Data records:
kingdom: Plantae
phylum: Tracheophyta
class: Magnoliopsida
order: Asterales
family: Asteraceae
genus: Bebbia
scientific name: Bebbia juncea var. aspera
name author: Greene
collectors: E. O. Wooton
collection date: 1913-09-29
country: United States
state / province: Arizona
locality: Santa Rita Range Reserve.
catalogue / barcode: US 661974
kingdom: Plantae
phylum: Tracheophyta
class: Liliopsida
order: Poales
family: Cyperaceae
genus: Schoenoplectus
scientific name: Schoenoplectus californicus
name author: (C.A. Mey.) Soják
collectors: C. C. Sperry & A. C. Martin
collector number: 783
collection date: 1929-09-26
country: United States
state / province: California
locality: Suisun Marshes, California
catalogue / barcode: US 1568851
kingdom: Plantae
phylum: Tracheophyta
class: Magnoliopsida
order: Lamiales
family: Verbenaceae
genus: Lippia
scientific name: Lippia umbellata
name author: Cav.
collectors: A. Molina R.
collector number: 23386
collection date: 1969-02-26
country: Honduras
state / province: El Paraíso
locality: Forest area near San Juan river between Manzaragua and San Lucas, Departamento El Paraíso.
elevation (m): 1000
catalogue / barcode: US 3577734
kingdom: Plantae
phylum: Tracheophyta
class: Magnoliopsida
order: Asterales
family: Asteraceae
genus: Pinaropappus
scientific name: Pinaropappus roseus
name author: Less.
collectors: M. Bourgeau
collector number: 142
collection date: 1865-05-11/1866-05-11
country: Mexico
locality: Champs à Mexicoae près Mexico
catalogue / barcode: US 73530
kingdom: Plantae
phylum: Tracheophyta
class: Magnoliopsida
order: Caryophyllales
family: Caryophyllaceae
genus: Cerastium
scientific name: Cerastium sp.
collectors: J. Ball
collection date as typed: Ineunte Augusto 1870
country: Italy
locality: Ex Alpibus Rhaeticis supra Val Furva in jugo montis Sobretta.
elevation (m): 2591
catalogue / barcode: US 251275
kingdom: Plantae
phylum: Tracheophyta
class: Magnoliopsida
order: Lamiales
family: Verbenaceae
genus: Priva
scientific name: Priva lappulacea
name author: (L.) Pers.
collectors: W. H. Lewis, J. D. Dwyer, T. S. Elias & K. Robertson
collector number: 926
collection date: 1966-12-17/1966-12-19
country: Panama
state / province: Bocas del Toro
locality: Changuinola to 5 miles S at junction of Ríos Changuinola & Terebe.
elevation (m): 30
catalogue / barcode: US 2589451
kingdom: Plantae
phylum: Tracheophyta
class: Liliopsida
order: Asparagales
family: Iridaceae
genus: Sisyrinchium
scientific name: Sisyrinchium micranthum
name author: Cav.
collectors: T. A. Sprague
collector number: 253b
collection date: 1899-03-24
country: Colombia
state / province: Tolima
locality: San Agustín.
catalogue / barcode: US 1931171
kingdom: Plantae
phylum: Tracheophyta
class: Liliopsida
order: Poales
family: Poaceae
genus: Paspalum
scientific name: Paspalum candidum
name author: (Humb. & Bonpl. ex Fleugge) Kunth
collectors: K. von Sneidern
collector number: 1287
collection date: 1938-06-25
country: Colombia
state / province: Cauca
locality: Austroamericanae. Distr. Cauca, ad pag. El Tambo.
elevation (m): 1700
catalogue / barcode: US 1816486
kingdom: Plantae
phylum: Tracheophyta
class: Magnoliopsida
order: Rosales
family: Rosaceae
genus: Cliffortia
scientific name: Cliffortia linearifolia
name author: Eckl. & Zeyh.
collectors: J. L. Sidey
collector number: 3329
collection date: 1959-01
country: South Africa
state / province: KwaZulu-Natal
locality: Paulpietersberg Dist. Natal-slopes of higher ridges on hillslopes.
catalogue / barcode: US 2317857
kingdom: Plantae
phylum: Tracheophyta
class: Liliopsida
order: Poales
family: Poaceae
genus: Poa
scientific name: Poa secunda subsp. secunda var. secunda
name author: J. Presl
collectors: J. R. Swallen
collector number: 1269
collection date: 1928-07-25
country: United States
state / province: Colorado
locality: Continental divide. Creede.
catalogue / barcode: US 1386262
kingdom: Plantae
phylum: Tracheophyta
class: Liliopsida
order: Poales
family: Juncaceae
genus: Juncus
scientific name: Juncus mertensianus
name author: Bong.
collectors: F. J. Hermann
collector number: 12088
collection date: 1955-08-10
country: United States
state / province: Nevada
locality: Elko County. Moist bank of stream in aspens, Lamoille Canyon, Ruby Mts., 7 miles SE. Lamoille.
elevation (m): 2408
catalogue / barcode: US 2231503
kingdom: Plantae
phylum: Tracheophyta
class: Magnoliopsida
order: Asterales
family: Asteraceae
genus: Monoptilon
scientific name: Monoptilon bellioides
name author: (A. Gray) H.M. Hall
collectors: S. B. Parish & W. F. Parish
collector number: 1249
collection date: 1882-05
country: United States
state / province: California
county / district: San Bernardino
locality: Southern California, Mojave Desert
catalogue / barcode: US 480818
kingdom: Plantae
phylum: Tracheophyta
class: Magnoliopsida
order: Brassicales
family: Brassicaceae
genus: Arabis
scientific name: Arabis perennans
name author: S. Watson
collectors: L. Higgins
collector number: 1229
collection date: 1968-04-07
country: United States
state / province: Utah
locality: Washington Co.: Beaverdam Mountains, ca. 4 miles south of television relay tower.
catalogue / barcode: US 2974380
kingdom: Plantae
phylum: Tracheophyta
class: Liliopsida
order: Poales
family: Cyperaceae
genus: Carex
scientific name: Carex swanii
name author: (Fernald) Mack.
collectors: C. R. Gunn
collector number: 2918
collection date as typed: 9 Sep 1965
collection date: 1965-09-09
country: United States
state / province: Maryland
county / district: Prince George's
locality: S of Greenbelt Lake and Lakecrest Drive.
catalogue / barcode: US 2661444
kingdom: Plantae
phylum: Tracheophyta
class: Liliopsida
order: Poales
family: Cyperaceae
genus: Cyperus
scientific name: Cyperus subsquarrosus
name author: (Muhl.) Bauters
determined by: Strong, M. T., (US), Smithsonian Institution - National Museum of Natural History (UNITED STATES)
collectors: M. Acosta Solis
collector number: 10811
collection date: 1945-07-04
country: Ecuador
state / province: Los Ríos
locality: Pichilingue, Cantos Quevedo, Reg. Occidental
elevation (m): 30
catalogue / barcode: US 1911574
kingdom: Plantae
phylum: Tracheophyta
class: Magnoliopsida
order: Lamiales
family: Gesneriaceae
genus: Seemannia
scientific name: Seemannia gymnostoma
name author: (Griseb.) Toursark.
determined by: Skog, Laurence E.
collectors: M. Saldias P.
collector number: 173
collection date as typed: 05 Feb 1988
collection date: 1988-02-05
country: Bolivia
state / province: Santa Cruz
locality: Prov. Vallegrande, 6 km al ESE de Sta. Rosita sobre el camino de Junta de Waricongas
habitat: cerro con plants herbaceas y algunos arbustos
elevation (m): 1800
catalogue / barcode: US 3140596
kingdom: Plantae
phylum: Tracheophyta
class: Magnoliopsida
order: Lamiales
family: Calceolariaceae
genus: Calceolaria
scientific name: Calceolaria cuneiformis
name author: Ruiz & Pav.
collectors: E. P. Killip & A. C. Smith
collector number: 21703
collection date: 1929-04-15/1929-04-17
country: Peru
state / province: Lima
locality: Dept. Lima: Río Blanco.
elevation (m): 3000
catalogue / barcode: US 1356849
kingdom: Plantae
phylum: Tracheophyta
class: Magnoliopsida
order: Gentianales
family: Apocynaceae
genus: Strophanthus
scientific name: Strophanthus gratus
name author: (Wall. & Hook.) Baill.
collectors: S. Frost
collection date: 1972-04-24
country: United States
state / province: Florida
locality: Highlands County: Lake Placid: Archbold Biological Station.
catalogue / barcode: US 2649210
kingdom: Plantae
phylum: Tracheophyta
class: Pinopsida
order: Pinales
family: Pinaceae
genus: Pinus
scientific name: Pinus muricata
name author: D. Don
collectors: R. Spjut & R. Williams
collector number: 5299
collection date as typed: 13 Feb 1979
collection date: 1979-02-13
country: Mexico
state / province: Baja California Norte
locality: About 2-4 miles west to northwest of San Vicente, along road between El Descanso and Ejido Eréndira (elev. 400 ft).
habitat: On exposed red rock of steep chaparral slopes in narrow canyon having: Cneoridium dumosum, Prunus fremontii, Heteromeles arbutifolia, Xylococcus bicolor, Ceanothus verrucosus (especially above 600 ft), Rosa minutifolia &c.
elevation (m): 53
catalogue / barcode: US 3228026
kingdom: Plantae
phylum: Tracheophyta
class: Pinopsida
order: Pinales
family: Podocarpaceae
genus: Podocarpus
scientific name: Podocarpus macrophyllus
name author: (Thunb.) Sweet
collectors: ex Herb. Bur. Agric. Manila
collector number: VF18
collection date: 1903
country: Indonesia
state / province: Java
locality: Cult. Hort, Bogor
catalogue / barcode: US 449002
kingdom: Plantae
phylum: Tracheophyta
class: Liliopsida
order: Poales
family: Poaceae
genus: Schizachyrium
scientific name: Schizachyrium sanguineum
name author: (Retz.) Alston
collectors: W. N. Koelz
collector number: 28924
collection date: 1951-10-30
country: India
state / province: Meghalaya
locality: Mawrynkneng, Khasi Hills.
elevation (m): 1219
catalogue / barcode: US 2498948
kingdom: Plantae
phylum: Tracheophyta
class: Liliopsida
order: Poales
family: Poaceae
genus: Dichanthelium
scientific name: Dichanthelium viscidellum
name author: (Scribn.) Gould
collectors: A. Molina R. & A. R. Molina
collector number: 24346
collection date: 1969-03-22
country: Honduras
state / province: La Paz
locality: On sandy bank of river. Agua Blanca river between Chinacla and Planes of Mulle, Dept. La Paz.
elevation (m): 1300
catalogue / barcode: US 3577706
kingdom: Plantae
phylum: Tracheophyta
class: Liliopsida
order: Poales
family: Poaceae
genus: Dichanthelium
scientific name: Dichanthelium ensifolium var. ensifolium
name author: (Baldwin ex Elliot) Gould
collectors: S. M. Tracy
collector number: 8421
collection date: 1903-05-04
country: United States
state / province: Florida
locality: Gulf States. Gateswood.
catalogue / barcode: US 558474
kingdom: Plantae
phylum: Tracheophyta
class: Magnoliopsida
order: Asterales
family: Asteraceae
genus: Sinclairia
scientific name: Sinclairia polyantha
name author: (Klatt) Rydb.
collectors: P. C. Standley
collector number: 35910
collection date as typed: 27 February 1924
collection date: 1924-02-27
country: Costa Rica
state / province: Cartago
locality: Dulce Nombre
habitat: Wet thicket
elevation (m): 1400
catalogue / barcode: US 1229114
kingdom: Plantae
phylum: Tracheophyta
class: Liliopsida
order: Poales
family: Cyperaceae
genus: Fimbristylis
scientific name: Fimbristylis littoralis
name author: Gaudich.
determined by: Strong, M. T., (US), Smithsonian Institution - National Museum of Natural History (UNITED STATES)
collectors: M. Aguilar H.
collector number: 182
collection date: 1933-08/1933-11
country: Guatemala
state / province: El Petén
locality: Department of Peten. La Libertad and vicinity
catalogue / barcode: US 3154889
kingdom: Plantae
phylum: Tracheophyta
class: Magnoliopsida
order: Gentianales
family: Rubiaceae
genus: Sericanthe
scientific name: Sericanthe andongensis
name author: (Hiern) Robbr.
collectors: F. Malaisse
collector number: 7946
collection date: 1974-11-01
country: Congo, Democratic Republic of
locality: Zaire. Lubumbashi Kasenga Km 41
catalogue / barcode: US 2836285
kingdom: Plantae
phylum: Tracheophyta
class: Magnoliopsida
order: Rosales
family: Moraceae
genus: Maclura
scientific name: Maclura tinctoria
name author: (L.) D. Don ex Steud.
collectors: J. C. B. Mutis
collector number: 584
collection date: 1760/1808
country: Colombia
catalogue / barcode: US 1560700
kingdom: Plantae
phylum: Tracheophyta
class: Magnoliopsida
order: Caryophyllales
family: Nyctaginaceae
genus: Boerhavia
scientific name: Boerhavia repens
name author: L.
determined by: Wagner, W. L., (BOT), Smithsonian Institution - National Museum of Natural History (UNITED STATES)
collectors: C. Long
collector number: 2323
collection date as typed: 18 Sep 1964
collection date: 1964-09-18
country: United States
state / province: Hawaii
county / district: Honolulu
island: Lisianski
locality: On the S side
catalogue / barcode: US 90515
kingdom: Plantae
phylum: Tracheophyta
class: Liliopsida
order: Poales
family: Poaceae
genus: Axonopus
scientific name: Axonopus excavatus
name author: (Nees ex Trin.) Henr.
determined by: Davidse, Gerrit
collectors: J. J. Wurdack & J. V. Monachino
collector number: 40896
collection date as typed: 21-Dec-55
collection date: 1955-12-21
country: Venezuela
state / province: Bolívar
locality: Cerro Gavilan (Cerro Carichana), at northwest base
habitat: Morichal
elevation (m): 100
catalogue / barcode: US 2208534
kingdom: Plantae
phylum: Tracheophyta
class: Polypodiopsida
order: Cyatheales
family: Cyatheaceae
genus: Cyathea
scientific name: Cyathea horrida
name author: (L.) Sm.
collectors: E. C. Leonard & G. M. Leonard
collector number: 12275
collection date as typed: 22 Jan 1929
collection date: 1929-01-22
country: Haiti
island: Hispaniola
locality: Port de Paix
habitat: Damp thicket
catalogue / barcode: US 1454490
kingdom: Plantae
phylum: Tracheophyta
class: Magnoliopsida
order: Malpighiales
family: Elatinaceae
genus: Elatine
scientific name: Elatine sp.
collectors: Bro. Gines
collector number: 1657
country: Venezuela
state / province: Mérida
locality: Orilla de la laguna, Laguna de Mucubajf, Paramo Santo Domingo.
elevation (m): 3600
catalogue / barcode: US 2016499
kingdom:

Task statement:
Please lay out the lines of the data from the line with "catalogue / barcode: US 2589451" through the line with "scientific name: Poa" as a JSON list of strings, one string per line, with blank lines left out.

Answer to the exercise:
[
  "catalogue / barcode: US 2589451",
  "kingdom: Plantae",
  "phylum: Tracheophyta",
  "class: Liliopsida",
  "order: Asparagales",
  "family: Iridaceae",
  "genus: Sisyrinchium",
  "scientific name: Sisyrinchium micranthum",
  "name author: Cav.",
  "collectors: T. A. Sprague",
  "collector number: 253b",
  "collection date: 1899-03-24",
  "country: Colombia",
  "state / province: Tolima",
  "locality: San Agustín.",
  "catalogue / barcode: US 1931171",
  "kingdom: Plantae",
  "phylum: Tracheophyta",
  "class: Liliopsida",
  "order: Poales",
  "family: Poaceae",
  "genus: Paspalum",
  "scientific name: Paspalum candidum",
  "name author: (Humb. & Bonpl. ex Fleugge) Kunth",
  "collectors: K. von Sneidern",
  "collector number: 1287",
  "collection date: 1938-06-25",
  "country: Colombia",
  "state / province: Cauca",
  "locality: Austroamericanae. Distr. Cauca, ad pag. El Tambo.",
  "elevation (m): 1700",
  "catalogue / barcode: US 1816486",
  "kingdom: Plantae",
  "phylum: Tracheophyta",
  "class: Magnoliopsida",
  "order: Rosales",
  "family: Rosaceae",
  "genus: Cliffortia",
  "scientific name: Cliffortia linearifolia",
  "name author: Eckl. & Zeyh.",
  "collectors: J. L. Sidey",
  "collector number: 3329",
  "collection date: 1959-01",
  "country: South Africa",
  "state / province: KwaZulu-Natal",
  "locality: Paulpietersberg Dist. Natal-slopes of higher ridges on hillslopes.",
  "catalogue / barcode: US 2317857",
  "kingdom: Plantae",
  "phylum: Tracheophyta",
  "class: Liliopsida",
  "order: Poales",
  "family: Poaceae",
  "genus: Poa",
  "scientific name: Poa secunda subsp. secunda var. secunda"
]